古老種族的絕對實力,對他們而言,完全是碾壓。
可怕,太可怕……
“戰戎!”大巫咬牙切齒。
“與我作對,便是與所有部族作對。你就是再強,也不可能以一當萬!”
戰戎卻笑了笑。
“那不知道,還沒試過,可以試試。”
大巫差點一口氣提不上來。
她身為大巫,其實並沒有什麼武力值,唯有巫術可以護身。
但在絕對力量面前,巫術能做的也有限。
若將用在鶴伏夕身上的捆縛切割術,同樣施於戰戎身上。
這頭猛獸,哪怕被切得骨肉分離,他也會堅定地攻擊、攻擊、再攻擊。
他會在自已被切碎之前,先一步將她的頭顱捏碎。
回憶起數百年前,古老獸戰中那些癲狂而一往無前的臉譜。
她是怕的。
“戰戎,你待如何?”
大巫定了定心,勉強壓下心中的驚懼與怨恨,說:
“不論如何,鶴伏夕觸犯神怒,整個豬族都會被牽連。
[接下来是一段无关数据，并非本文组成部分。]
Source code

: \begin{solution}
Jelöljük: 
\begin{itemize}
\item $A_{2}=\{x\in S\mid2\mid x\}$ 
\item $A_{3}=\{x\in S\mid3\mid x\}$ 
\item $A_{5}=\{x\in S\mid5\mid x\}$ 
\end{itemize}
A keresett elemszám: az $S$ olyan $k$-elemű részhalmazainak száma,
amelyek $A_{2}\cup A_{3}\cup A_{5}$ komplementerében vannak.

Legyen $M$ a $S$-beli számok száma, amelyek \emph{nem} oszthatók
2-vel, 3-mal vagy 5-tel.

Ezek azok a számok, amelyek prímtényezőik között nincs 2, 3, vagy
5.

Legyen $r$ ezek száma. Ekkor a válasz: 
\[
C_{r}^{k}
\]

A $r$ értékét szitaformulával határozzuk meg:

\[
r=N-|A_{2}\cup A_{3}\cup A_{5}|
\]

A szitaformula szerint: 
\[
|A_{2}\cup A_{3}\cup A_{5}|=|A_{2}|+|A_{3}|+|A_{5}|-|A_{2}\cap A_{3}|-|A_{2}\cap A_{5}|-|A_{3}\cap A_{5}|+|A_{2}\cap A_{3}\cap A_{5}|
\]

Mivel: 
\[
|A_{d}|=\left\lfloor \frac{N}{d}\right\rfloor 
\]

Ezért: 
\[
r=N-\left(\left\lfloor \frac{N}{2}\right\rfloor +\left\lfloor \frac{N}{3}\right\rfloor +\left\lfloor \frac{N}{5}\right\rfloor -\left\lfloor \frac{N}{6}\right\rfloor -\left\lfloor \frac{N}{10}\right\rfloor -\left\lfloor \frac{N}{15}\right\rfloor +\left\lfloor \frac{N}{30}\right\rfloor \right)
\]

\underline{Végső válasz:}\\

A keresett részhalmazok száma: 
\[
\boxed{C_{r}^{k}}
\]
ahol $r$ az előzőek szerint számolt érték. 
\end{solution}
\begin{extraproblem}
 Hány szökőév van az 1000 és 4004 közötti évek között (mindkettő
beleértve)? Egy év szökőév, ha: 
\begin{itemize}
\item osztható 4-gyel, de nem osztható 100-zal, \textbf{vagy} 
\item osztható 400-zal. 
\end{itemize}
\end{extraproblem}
你要保下她,可見得豬族多少獸人無辜受累?鶴伏夕若不死,豬族必滅。你們不能這麼自私!”
這話道出許多豬族獸人的心聲。
雖然被戰戎的威壓所懾,他們不敢露出絲毫不滿。
可臉上的悲慼,無疑是一把扎心的刀。
戰戎孤家寡人,一隻獸便是一個族,對這種言論嗤之以鼻。
可當他低頭看到鶴伏夕愣愣的眼神,心中突然抽了一下。
她自小在豬族長大,多少有些感情吧。
如果招致滅族,她心中應是會難過。
這麼肉小可憐又無助,要是難過起來,真讓人遭不住。
“你……”
“你……”
倆獸不約而同地出聲。
然後大眼瞪小眼。
“你先說。”戰戎輕咳。
反正不論如何,他是不可能讓她死的。
若是她不想連累豬族,那他就讓神明降罪到皮毛族吧。
反正他倆已經結印,她也算是半個皮毛族。
老天奶要劈就劈他的吧!
戰戎決絕地想。
鶴伏夕說出口的卻是:
“你不是找巫祖去了嗎,他在哪兒?”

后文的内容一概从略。